Your goal → Reproduce the following lines verbatim, keeping every one of them unchanged.
****************
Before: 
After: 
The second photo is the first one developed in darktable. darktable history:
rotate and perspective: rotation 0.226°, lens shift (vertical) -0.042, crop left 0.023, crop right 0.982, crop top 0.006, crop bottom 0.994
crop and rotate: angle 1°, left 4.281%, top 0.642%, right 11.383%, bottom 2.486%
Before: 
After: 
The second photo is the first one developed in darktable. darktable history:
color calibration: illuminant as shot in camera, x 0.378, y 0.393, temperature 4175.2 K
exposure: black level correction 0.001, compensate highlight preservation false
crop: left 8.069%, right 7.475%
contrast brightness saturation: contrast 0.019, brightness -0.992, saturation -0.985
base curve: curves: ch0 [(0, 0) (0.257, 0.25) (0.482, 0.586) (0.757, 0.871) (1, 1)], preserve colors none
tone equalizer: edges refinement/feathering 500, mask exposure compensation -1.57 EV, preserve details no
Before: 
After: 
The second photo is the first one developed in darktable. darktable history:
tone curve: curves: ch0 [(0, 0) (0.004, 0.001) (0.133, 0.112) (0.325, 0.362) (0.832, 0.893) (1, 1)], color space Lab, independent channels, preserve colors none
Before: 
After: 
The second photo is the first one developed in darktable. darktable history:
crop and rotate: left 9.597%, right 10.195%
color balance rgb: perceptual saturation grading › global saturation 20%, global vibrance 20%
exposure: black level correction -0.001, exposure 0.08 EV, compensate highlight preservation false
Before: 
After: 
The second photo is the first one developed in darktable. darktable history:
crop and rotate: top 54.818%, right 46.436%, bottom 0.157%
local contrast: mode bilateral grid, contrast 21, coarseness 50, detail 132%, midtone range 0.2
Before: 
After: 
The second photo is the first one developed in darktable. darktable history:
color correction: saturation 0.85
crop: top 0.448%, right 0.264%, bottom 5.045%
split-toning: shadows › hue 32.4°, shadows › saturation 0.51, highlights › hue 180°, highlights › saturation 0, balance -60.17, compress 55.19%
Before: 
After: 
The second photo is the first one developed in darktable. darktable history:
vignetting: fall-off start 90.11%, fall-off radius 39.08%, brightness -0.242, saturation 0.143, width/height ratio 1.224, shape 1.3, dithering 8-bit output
****************
Answer to this exercise →
Before: 
After: 
The second photo is the first one developed in darktable. darktable history:
rotate and perspective: rotation 0.226°, lens shift (vertical) -0.042, crop left 0.023, crop right 0.982, crop top 0.006, crop bottom 0.994
crop and rotate: angle 1°, left 4.281%, top 0.642%, right 11.383%, bottom 2.486%
Before: 
After: 
The second photo is the first one developed in darktable. darktable history:
color calibration: illuminant as shot in camera, x 0.378, y 0.393, temperature 4175.2 K
exposure: black level correction 0.001, compensate highlight preservation false
crop: left 8.069%, right 7.475%
contrast brightness saturation: contrast 0.019, brightness -0.992, saturation -0.985
base curve: curves: ch0 [(0, 0) (0.257, 0.25) (0.482, 0.586) (0.757, 0.871) (1, 1)], preserve colors none
tone equalizer: edges refinement/feathering 500, mask exposure compensation -1.57 EV, preserve details no
Before: 
After: 
The second photo is the first one developed in darktable. darktable history:
tone curve: curves: ch0 [(0, 0) (0.004, 0.001) (0.133, 0.112) (0.325, 0.362) (0.832, 0.893) (1, 1)], color space Lab, independent channels, preserve colors none
Before: 
After: 
The second photo is the first one developed in darktable. darktable history:
crop and rotate: left 9.597%, right 10.195%
color balance rgb: perceptual saturation grading › global saturation 20%, global vibrance 20%
exposure: black level correction -0.001, exposure 0.08 EV, compensate highlight preservation false
Before: 
After: 
The second photo is the first one developed in darktable. darktable history:
crop and rotate: top 54.818%, right 46.436%, bottom 0.157%
local contrast: mode bilateral grid, contrast 21, coarseness 50, detail 132%, midtone range 0.2
Before: 
After: 
The second photo is the first one developed in darktable. darktable history:
color correction: saturation 0.85
crop: top 0.448%, right 0.264%, bottom 5.045%
split-toning: shadows › hue 32.4°, shadows › saturation 0.51, highlights › hue 180°, highlights › saturation 0, balance -60.17, compress 55.19%
Before: 
After: 
The second photo is the first one developed in darktable. darktable history:
vignetting: fall-off start 90.11%, fall-off radius 39.08%, brightness -0.242, saturation 0.143, width/height ratio 1.224, shape 1.3, dithering 8-bit output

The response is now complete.